Structural basis of a ribozyme's thermostability: P1-L9 interdomain interaction in RNase P RNA.

For stability, many catalytic RNAs rely on long-range tertiary interactions, the precise role of each often being unclear. Here we demonstrate that one of the three interdomain architectural struts of RNase P RNA (P RNA) is the key to activity at higher temperatures: disrupting the P1-L9 helix-tetraloop interaction in P RNA of the thermophile Thermus thermophilus decreased activity at high temperatures in the RNA-alone reaction and at low Mg2+ concentrations in the holoenzyme reaction. Conversely, implanting the P1-P9 module of T. thermophilus in the P RNA from the mesophile Escherichia coli converted the latter RNA into a thermostable one. Moreover, replacing the E. coli P1-P9 elements with a pseudoknot module that mediates the homologous interaction in Mycoplasma P RNAs not only conferred thermostability upon E. coli P RNA but also increased its maximum turnover rate at 55 degrees C to the highest yet described for a P RNA ribozyme.

Thermostable RNase P RNAs lacking P18 identified in the Aquificales.

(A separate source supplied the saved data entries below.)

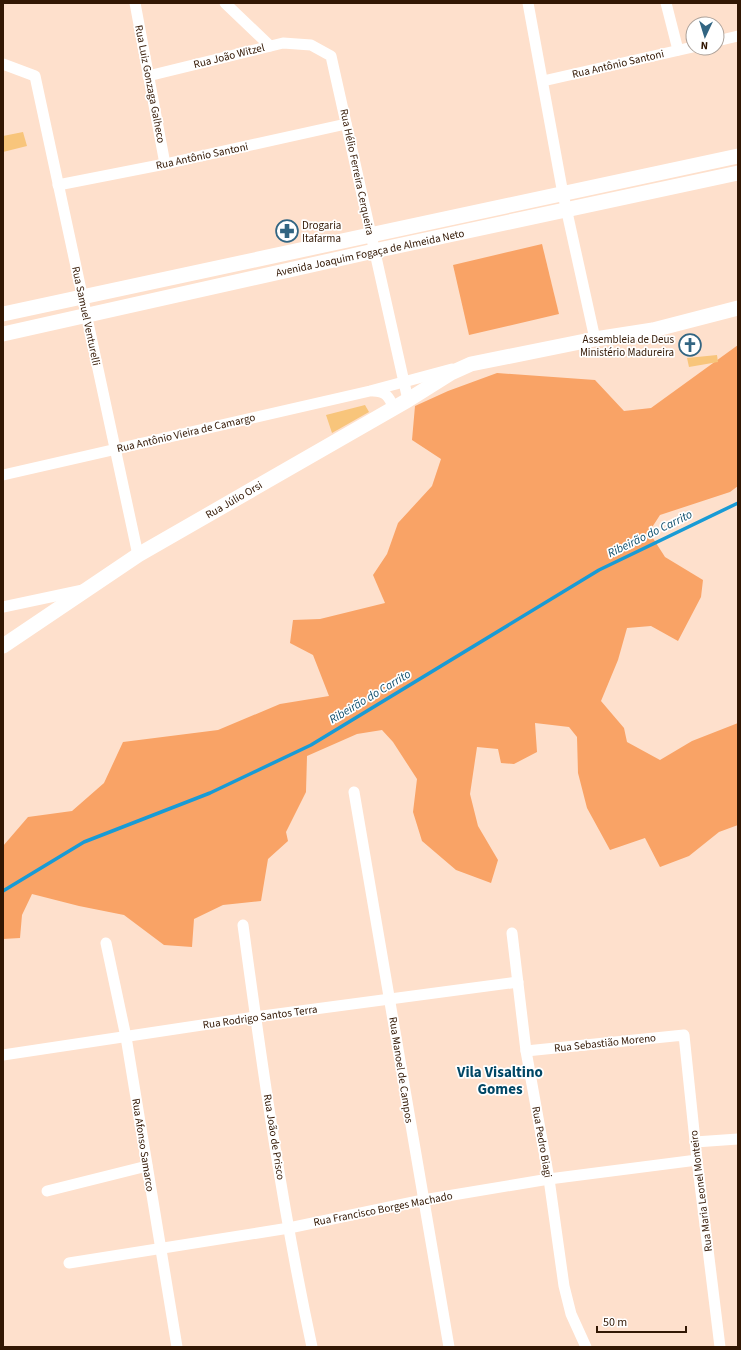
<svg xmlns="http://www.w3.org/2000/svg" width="741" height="1350" font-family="'Source Sans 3',sans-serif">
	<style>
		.green { fill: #f9a366 }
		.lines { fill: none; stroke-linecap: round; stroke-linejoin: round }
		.stream { stroke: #199bd5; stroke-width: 3.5 }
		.building { fill: #f8c57b }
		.street { stroke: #fff; stroke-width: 11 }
		.secondary { stroke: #fff; stroke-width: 15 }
		.labels { text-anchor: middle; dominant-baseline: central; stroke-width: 3.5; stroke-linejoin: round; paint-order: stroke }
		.street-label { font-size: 11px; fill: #321703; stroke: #fff }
		.poi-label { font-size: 11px; fill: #321703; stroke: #fff; text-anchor: start }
		.water-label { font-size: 12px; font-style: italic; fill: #0e4e6c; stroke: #fff }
		.district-label { font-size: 15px; font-weight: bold; fill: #004765; stroke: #fff }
	</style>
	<rect width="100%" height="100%" fill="#fee0cc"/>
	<g class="green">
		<path d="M542 244 559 314 469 335 453 265Z"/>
		<path d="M738 345V486L730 492 660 515 649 532 665 557 703 580 701 597 678 641 651 626 627 628 618 660 601 701 624 728 627 742 660 760 692 741 738 723V825L719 832 689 856 660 867 645 838 610 850 587 808 578 773 577 737 569 727 535 723 537 752 514 764 501 763 498 749 477 747 470 794 478 826 498 860 491 883 456 870 422 841 413 812 417 779 393 742 382 730 357 734 307 756 306 792 286 832 288 841 268 859 261 901 223 905 194 919 192 947 164 945 124 915 79 906 32 894 22 915 20 938 3 939V846L28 817 72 811 104 783 123 742 218 730 280 704 329 696 313 655 290 643 293 620 320 619 385 603 373 575 387 554 398 523 432 486 441 459 412 440 415 406 448 391 497 373 595 380 624 411 651 408Z"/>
	</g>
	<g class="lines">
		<path class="stream" d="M3 891 84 842 210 793 311 745 599 570 738 503"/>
	</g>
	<g class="building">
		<path d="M23 132 27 146 3 152V136Z"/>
		<path d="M717 355 718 362 689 367 687 358Z"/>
		<path d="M365 405 369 412 332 433 326 415Z"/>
	</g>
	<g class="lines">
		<g class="street">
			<path d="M135 3 165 164"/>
			<path d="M225 3 270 46"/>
			<path d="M528 3 563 194 595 339"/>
			<path d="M666 3 678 50"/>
			<path d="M717 41 738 36"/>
			<path d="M3 64 35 76 138 555"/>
			<path d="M148 76 283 43 311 45 331 56 408 400"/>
			<path d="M543 81 693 47"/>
			<path d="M58 185 165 164 346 124"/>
			<path d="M373 391C386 391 389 397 394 408"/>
			<path d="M3 475 370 391 452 369"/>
			<path d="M3 607 83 590"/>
			<path d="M354 792 449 1347"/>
			<path d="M243 925C262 1066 282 1208 312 1347"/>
			<path d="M512 933 526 1051 549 1179 564 1286 571 1314 586 1347"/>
			<path d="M106 943 126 1037 177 1347"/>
			<path d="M526 1051 684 1035 697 1160 720 1347"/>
			<path d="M3 1055 255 1017 518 982"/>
			<path d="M695 1142 738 1139"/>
			<path d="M47 1191 147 1166"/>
			<path d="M69 1263 289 1228 423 1200 549 1179 697 1160"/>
		</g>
		<g class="secondary">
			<path d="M3 314 738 156"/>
			<path d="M3 334 374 251 738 173"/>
			<path d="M3 646 138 555 408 400 451 373 471 364 595 339 653 330 738 308"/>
		</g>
	</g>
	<defs>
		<g id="pharmacy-ring" transform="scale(1.15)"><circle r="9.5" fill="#fff" stroke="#326582" stroke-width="1.5"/><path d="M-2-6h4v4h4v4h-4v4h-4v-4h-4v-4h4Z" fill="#326582"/></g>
		<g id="church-ring" transform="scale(1.15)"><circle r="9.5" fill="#fff" stroke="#326582" stroke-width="1.5"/><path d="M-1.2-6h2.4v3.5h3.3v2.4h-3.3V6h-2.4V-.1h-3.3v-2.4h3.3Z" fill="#326582"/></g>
	</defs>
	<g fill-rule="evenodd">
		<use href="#pharmacy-ring" x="287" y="231"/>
		<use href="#church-ring" x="690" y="345"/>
	</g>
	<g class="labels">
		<g class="street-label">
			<text transform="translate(229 56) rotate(-14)">Rua João Witzel</text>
			<text transform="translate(618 64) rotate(-13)">Rua Antônio Santoni</text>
			<text transform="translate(150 84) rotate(79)">Rua Luiz Gonzaga Galheco</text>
			<text transform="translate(202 156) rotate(-12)">Rua Antônio Santoni</text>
			<text transform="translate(357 172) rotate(78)">Rua Hélio Ferreira Cerqueira</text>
			<text transform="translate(370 253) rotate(-12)">Avenida Joaquim Fogaça de Almeida Neto</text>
			<text transform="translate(86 316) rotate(78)">Rua Samuel Venturelli</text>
			<text transform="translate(186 433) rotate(-13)">Rua Antônio Vieira de Camargo</text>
			<text transform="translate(234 500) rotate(-30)">Rua Júlio Orsi</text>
			<text transform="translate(260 1017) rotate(-8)">Rua Rodrigo Santos Terra</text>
			<text transform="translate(605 1043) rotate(-6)">Rua Sebastião Moreno</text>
			<text transform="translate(401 1070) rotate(81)">Rua Manoel de Campos</text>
			<text transform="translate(274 1137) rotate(81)">Rua João de Prisco</text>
			<text transform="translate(542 1142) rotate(80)">Rua Pedro Biagi</text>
			<text transform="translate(143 1145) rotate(81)">Rua Afonso Samarco</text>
			<text transform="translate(701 1191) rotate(-97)">Rua Maria Leonel Monteiro</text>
			<text transform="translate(383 1209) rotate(-11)">Rua Francisco Borges Machado</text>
		</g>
		<g class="poi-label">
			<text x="302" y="225">Drogaria<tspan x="302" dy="13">Itafarma</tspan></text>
			<text x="674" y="339" text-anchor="end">Assembleia de Deus<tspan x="674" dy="13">Ministério Madureira</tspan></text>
		</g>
		<g class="water-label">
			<text transform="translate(650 534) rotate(-26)">Ribeirão do Carrito</text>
			<text transform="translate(370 697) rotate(-31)">Ribeirão do Carrito</text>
		</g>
		<g class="district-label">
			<text x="500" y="1072">Vila Visaltino<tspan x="500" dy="17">Gomes</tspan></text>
		</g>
	</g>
	<rect width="741" height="1350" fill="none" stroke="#321703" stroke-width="8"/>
	<g transform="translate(705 36) rotate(184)"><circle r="19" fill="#ffffff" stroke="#ada29a"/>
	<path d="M0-3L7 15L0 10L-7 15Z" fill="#326582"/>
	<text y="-6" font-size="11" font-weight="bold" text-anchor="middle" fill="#321703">N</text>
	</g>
	<path d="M597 1326v6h89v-6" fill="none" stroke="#321703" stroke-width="2"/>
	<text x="603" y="1326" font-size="12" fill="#321703" stroke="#ffffff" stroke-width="3" paint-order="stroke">50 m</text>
</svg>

The RNase P RNA (rnpB) and protein (rnpA) genes were identified in the two Aquificales Sulfurihydrogenibium azorense and Persephonella marina. In contrast, neither of the two genes has been found in the sequenced genome of their close relative, Aquifex aeolicus. As in most bacteria, the rnpA genes of S. azorense and P. marina are preceded by the rpmH gene coding for ribosomal protein L34. This genetic region, including several genes up- and downstream of rpmH, is uniquely conserved among all three Aquificales strains, except that rnpA is missing in A. aeolicus. The RNase P RNAs (P RNAs) of S. azorense and P. marina are active catalysts that can be activated by heterologous bacterial P proteins at low salt. Although the two P RNAs lack helix P18 and thus one of the three major interdomain tertiary contacts, they are more thermostable than Escherichia coli P RNA and require higher temperatures for proper folding. Related to their thermostability, both RNAs include a subset of structural idiosyncrasies in their S domains, which were recently demonstrated to determine the folding properties of the thermostable S domain of Thermus thermophilus P RNA. Unlike 16S rRNA phylogeny that has placed the Aquificales as the deepest lineage of the bacterial phylogenetic tree, RNase P RNA-based phylogeny groups S. azorense and P. marina with the green sulfur, cyanobacterial, and delta/epsilon proteobacterial branches.